前巻の桓公と管仲による斉の最盛期の現出の続きだが、管仲の死をもって呆気なく瓦解。
桓公の遺骸が放置される始末。
宋襄の仁のアホな振る舞いやら、晋の驪姫の乱やら、重耳の何がそんなに凄いのか不明の2人目の覇王となることやら、百里奚を奪取して覇王となる秦の穆公と続いて、楚の荘王を持って、正直面白い諸侯は途絶える。
この辺は宮城谷さんの小説で読んだ内容が順序を統合してまとめてくれていて位置付けがあらためて理解できて面白かった。
晋が南北に分裂してたのはそういえば忘れてた。
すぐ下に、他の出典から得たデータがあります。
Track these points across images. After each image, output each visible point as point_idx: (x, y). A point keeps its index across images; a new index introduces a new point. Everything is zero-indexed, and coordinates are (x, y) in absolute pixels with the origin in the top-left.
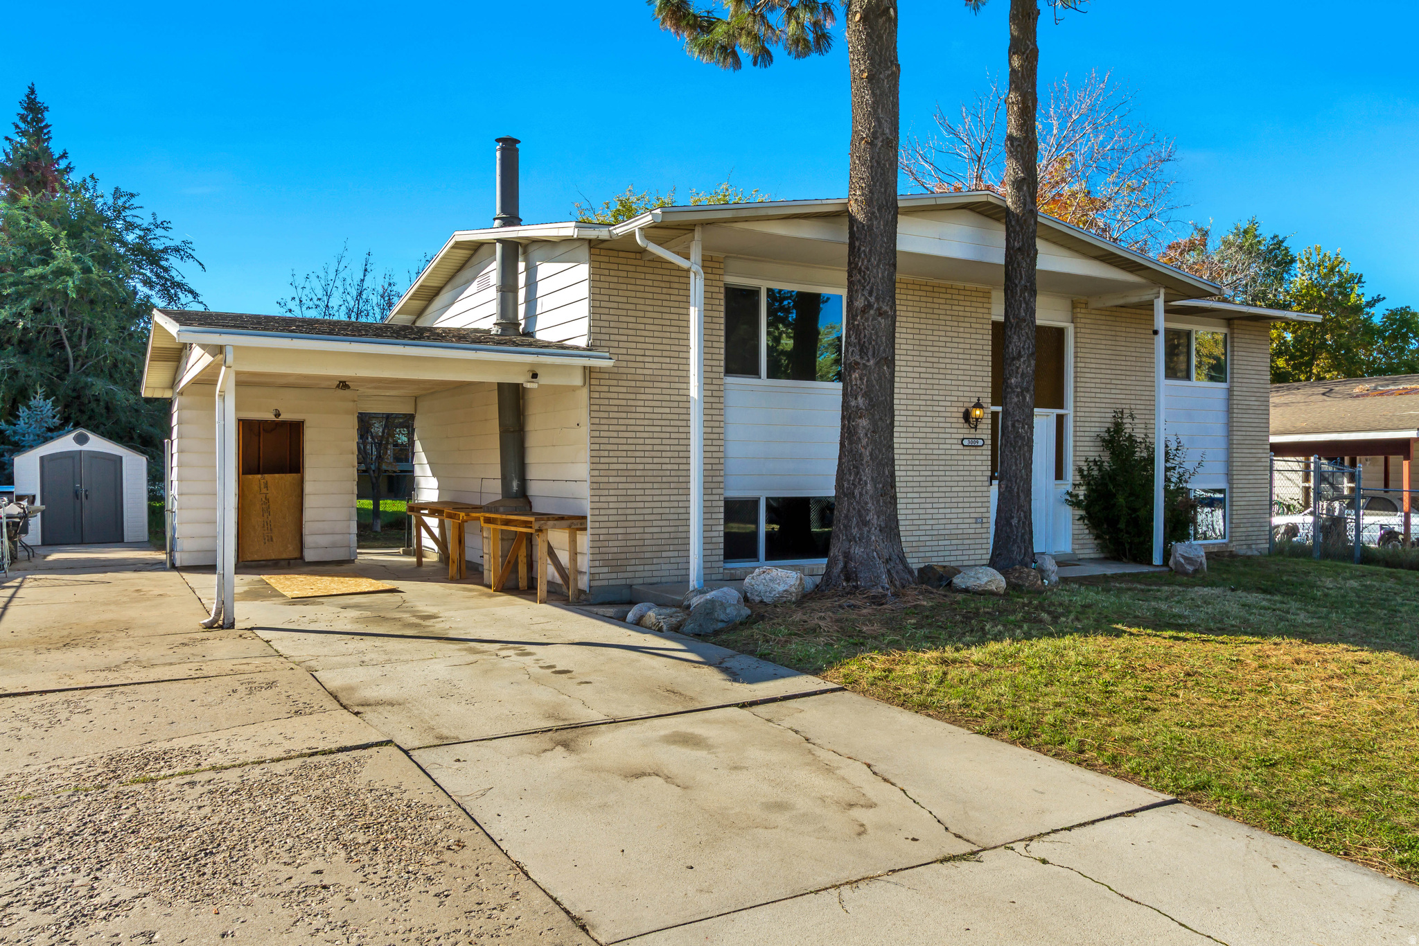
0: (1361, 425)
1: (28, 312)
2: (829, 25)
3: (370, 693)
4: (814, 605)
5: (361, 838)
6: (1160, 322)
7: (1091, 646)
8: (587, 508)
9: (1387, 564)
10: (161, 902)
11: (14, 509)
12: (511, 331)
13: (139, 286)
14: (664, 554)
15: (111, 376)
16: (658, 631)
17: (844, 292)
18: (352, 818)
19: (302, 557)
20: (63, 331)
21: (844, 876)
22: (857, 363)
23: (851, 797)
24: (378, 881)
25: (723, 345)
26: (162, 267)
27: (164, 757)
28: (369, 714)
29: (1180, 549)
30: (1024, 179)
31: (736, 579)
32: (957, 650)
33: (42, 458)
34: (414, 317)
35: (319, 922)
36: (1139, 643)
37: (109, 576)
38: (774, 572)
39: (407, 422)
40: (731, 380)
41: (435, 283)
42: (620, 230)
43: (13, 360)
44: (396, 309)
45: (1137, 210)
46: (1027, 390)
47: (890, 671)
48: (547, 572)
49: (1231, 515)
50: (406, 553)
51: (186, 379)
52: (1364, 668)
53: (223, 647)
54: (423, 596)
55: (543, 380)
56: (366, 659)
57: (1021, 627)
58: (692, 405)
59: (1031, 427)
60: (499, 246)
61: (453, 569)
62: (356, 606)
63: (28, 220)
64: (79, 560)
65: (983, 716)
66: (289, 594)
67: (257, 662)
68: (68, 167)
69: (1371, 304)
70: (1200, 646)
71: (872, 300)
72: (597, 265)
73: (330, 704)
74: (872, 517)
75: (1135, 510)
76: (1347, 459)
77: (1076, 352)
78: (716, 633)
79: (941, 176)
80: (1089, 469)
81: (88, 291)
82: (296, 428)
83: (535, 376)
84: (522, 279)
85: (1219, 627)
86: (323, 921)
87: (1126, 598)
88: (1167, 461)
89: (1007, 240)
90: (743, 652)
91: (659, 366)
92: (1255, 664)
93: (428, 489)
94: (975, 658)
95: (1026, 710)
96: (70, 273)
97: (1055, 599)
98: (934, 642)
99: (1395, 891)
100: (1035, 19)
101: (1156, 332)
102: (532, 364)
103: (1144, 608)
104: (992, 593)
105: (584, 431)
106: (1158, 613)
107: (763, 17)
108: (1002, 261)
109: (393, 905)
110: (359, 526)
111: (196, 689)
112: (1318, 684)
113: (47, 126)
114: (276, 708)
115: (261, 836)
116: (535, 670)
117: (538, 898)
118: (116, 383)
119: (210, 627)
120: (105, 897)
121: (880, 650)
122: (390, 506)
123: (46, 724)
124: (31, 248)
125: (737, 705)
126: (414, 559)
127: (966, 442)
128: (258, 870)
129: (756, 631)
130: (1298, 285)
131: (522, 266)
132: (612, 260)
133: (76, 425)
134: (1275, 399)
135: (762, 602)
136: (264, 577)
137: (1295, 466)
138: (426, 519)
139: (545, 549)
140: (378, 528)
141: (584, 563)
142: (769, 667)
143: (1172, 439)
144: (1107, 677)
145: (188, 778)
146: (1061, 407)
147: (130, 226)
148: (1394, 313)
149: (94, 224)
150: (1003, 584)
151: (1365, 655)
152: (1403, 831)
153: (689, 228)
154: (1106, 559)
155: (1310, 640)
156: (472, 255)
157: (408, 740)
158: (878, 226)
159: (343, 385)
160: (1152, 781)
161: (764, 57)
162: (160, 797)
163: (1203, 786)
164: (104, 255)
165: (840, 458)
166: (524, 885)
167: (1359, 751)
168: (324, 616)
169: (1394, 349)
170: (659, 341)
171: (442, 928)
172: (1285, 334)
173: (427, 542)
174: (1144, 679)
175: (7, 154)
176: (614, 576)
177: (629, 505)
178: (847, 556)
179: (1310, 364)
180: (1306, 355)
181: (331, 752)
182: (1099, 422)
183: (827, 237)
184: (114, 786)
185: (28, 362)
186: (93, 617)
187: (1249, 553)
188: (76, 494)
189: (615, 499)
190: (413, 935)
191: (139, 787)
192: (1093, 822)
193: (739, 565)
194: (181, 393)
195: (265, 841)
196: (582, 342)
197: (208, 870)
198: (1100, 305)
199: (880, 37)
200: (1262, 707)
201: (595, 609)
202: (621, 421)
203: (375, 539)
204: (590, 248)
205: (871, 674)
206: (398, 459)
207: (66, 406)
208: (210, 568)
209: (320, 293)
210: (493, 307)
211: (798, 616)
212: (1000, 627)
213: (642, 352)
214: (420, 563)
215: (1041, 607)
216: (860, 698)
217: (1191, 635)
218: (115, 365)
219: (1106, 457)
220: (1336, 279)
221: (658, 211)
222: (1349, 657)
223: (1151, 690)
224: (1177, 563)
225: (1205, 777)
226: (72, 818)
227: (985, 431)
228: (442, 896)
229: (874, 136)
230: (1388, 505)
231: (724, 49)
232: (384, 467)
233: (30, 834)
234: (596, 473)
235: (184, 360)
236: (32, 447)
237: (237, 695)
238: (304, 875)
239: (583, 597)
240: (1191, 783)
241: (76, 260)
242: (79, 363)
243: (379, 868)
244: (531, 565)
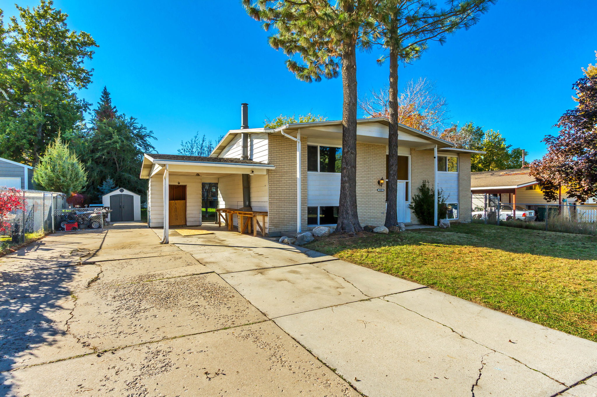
0: (501, 184)
1: (106, 154)
2: (337, 69)
3: (208, 260)
4: (333, 237)
5: (207, 295)
6: (436, 154)
7: (411, 248)
8: (268, 209)
9: (508, 226)
10: (157, 309)
11: (104, 211)
12: (246, 159)
13: (138, 146)
14: (290, 223)
15: (129, 172)
16: (288, 244)
17: (341, 147)
18: (205, 290)
19: (186, 224)
20: (116, 159)
21: (334, 304)
22: (345, 168)
23: (338, 286)
24: (212, 304)
25: (307, 162)
26: (144, 140)
27: (153, 276)
28: (208, 265)
29: (442, 221)
30: (394, 114)
31: (311, 230)
32: (372, 249)
33: (110, 196)
34: (217, 155)
35: (198, 313)
36: (426, 247)
37: (132, 230)
38: (321, 228)
39: (216, 185)
40: (310, 172)
41: (224, 145)
42: (277, 130)
43: (101, 168)
44: (213, 152)
45: (434, 120)
46: (395, 175)
47: (352, 254)
48: (257, 228)
49: (459, 211)
50: (216, 223)
51: (153, 173)
52: (489, 254)
53: (166, 248)
54: (220, 235)
55: (255, 173)
56: (206, 251)
57: (392, 243)
58: (298, 180)
59: (397, 186)
60: (242, 135)
61: (229, 228)
62: (202, 238)
63: (105, 127)
64: (122, 226)
65: (377, 266)
66: (183, 235)
67: (176, 252)
68: (116, 110)
69: (508, 147)
70: (443, 248)
71: (349, 149)
72: (270, 140)
73: (197, 263)
74: (349, 212)
75: (429, 210)
76: (498, 194)
77: (411, 164)
78: (304, 245)
79: (374, 110)
80: (416, 198)
81: (123, 148)
82: (184, 187)
83: (253, 172)
84: (249, 144)
85: (451, 243)
86: (199, 313)
87: (424, 235)
88: (438, 195)
89: (389, 131)
90: (311, 250)
91: (288, 169)
92: (458, 253)
93: (222, 204)
94: (377, 251)
95: (389, 265)
96: (118, 143)
97: (403, 235)
98: (366, 247)
99: (482, 309)
100: (397, 67)
101: (435, 158)
102: (252, 169)
103: (429, 238)
104: (384, 233)
105: (267, 187)
106: (433, 239)
107: (318, 67)
108: (388, 137)
109: (216, 310)
110: (203, 216)
111: (160, 259)
112: (475, 258)
113: (110, 99)
114: (182, 264)
115: (181, 294)
116: (253, 254)
117: (253, 308)
118: (131, 174)
119: (162, 243)
120: (143, 308)
121: (350, 249)
122: (211, 210)
123: (121, 267)
124: (106, 135)
125: (309, 263)
126: (218, 225)
127: (379, 190)
128: (181, 302)
129: (315, 244)
130: (485, 142)
131: (249, 140)
132: (275, 138)
133: (120, 187)
134: (473, 177)
135: (318, 236)
136: (176, 230)
137: (483, 197)
138: (221, 213)
139: (256, 221)
140: (207, 216)
141: (267, 225)
142: (319, 254)
143: (440, 189)
144: (414, 256)
145: (161, 281)
146: (407, 179)
147: (135, 128)
148: (515, 150)
149: (124, 128)
150: (388, 231)
151: (491, 250)
152: (487, 294)
153: (297, 129)
154: (421, 224)
155: (476, 246)
156: (235, 137)
157: (219, 272)
158: (351, 128)
159: (198, 175)
160: (421, 282)
161: (319, 79)
162: (154, 285)
163: (435, 284)
164: (127, 137)
165: (340, 195)
166: (250, 305)
167: (481, 275)
168: (194, 240)
169: (515, 161)
170: (288, 161)
171: (229, 315)
172: (481, 157)
173: (222, 220)
174: (424, 257)
175: (99, 108)
176: (276, 229)
177: (280, 209)
178: (342, 223)
179: (489, 166)
180: (488, 163)
181: (198, 274)
182: (419, 184)
183: (336, 131)
184: (142, 282)
185: (105, 168)
186: (129, 241)
187: (465, 222)
188: (120, 207)
189: (276, 207)
190: (222, 316)
191: (148, 283)
192: (403, 292)
193: (311, 226)
194: (152, 177)
195: (182, 295)
196: (266, 162)
197: (169, 302)
198: (419, 149)
199: (351, 74)
200: (457, 264)
201: (270, 238)
202: (278, 185)
203: (206, 219)
204: (268, 135)
205: (347, 255)
206: (213, 196)
207: (116, 181)
208: (162, 228)
209: (190, 147)
210: (241, 152)
211: (328, 240)
212: (386, 243)
213: (283, 165)
214: (220, 226)
215: (398, 237)
216: (344, 262)
217: (442, 245)
218: (131, 169)
219: (420, 194)
220: (497, 140)
221: (288, 125)
222: (485, 251)
223: (426, 259)
224: (441, 225)
225: (435, 281)
226: (132, 290)
227: (384, 187)
228: (229, 308)
229: (350, 102)
230: (510, 208)
231: (307, 77)
232: (209, 199)
233: (122, 293)
234: (270, 199)
235: (153, 168)
236: (107, 193)
237: (171, 261)
238: (193, 303)
239: (267, 235)
240: (431, 283)
241: (119, 139)
242: (120, 169)
243: (212, 301)
244: (252, 226)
本家の方の歴史も知りたいなぁと思ったが史料残ってないのかな?

今回きちんと読めて良かったのは伍子胥と范蠡の流れ。優秀な政治家たちだが、楚、呉、越と怨恨渦巻く関係の中、彗星のような存在だった。
どうして各国のトップたちは客観的に見れば絶対おかしいことを平気でやってしまうのか。権力の魔力なんだろうなぁ。
伍子胥、范蠡、子産、晏嬰あたりは自分の危険を冒してでも主の滅亡に繋がる愚行を諌めたんだと思うと頭が下がる。
とはいえ、この英傑のいる間しか効果のない無意味なものだが。

一方で晋は既に六卿に政治が委ねられ、全く事情の違う政治形態になってたのは面白い。
恐らく下巻では一部主役となる秦国は非常に目立たなかった。穆公の勇躍があっても殉死する文化があり次世代に能臣が引き継げず、毎回リセットがかかるパスワードのないファミコンや初代ゲームボーイソフトのような状況になってしまっていた。

この著者も毛嫌いしているし、自分もあまり好きじゃない儒教の創始者の孔子が最後の方に登場するが、とにかく自信過剰かつ承認欲求の塊で、Twitterにいたらマジでなんども炎上してそうなヤバいやつだなと思う。子路との関係は広告塔とそれを操り利用する生臭さも感じた。
似てるなーと思ったのはヤバい活動家たち(孔子側)を励まして回って自分は利益を得つつ批判を受けないように発言を控えている、女性の壁とかやってた消滅寸前の政党党首(子路側)の関係。
本当に過激でリスクしかない頭のおかしなことは切り捨て可能な人間にさせて、自分は場当たり的に耳障りの良いことだけ言って人を騙せば良いという感じ。まぁ、一種のカルトだよなぁと。
儒教は既得権益者を保護し、格差を保存、押し広げることに向いた支配者に都合の良い生活規範を押し付ける宗教だと思う。
孔子が賢かったのは徒党を組んだこと。今Twitterで観察してる孔子に1番似てるなと思うワクチン政策に自信ニキな某獣医師なんかは、みんなバカだから自分の言うことが理解できないんだと一匹狼を貫いてるようだし、実際怖くて近づきたくないもんなぁと。そこは孔子は凄い。

さて、かなり面白い本作も後一冊。楽しみながら読もうと思う。